#### EXERCISE DESCRIPTION:
Format the item lines from the one containing "phylum: Tracheophyta" through the one containing "scientific name: Hirtella racemosa" as a Markdown table with columns No. and Line, where No. holds the row number and blank lines are omitted.

#### INFORMATION SUPPLIED:
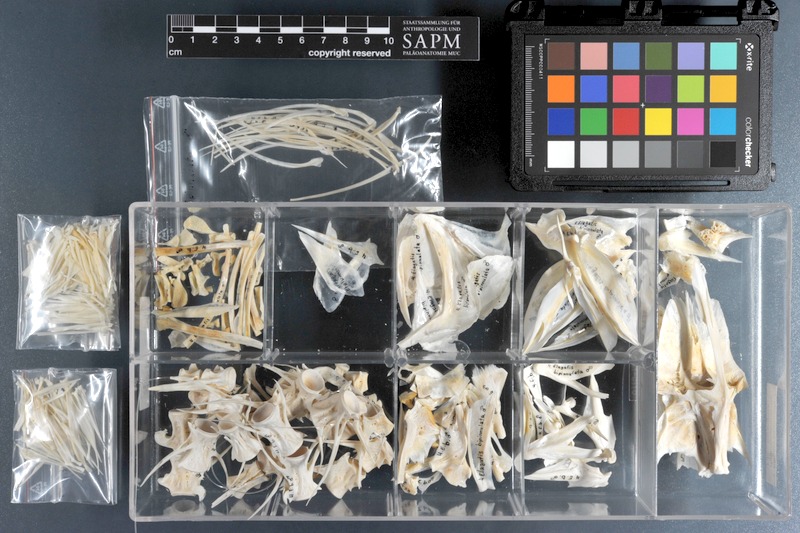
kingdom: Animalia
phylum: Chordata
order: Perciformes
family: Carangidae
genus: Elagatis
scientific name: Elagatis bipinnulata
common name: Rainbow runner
* * *
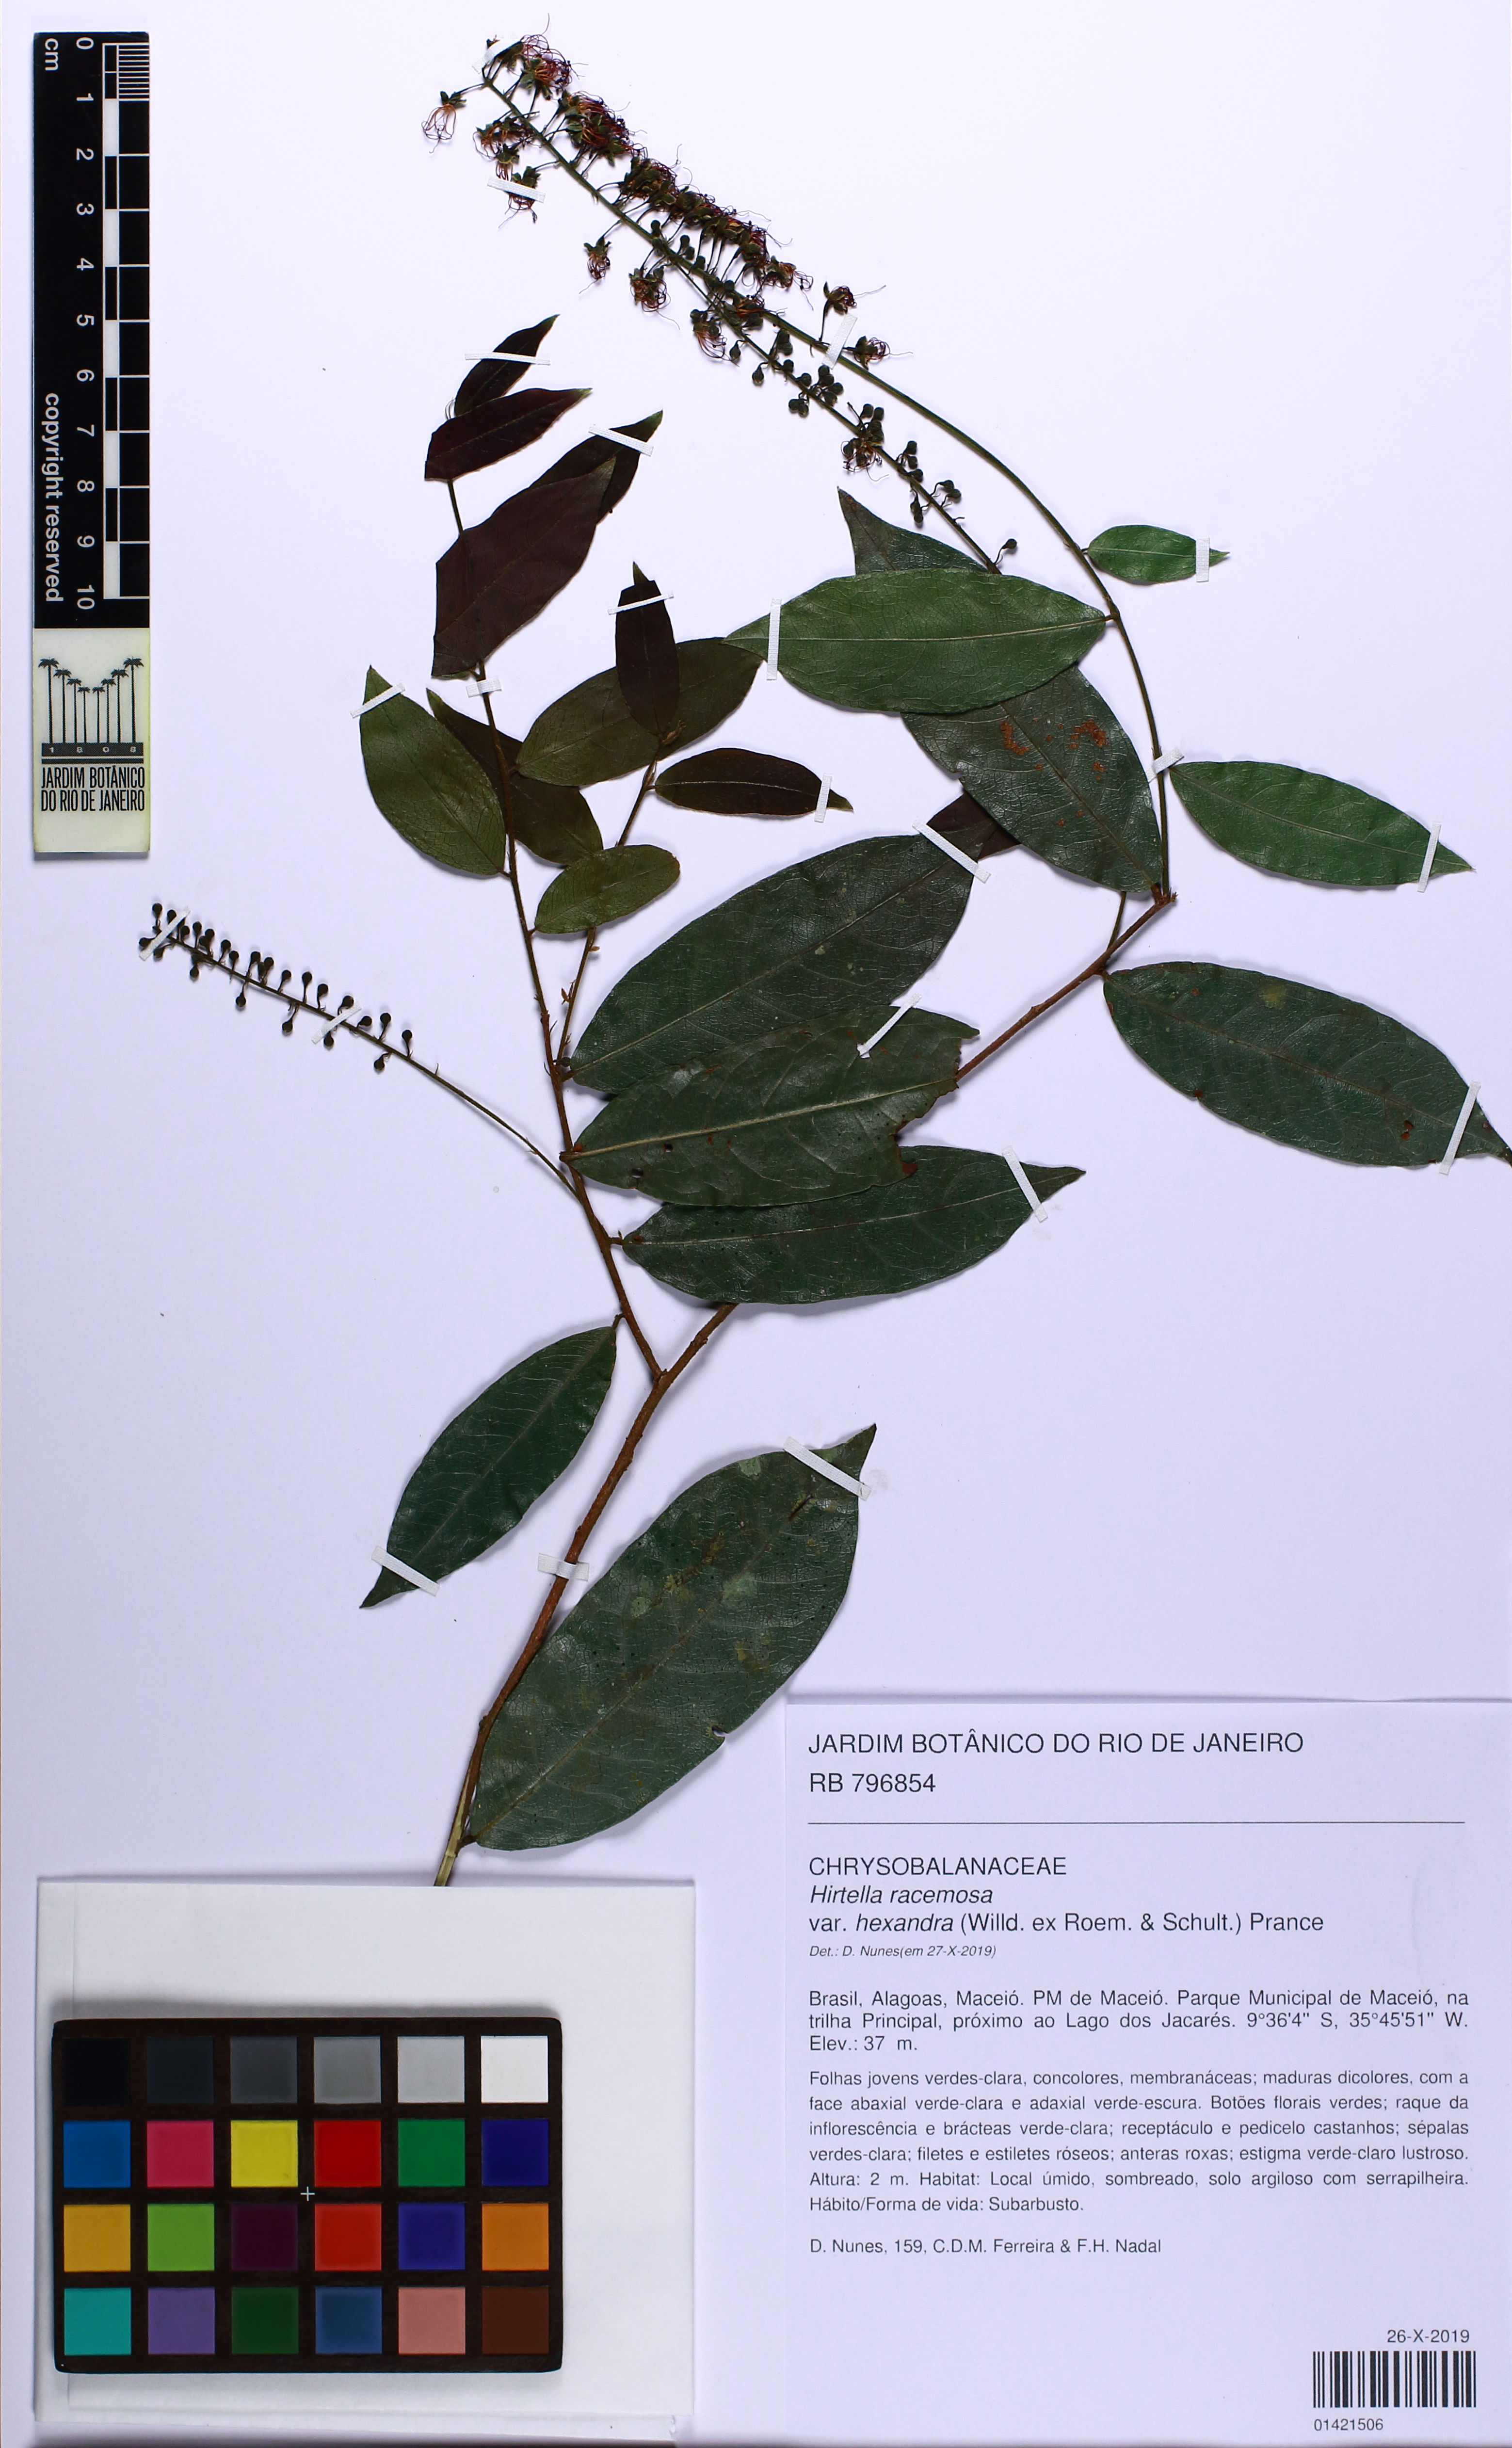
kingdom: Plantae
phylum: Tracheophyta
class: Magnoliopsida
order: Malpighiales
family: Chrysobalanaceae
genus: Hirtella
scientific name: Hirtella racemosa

#### RESULT OF THIS TASK:
| No. | Line |
|---|---|
| 1 | phylum: Tracheophyta |
| 2 | class: Magnoliopsida |
| 3 | order: Malpighiales |
| 4 | family: Chrysobalanaceae |
| 5 | genus: Hirtella |
| 6 | scientific name: Hirtella racemosa |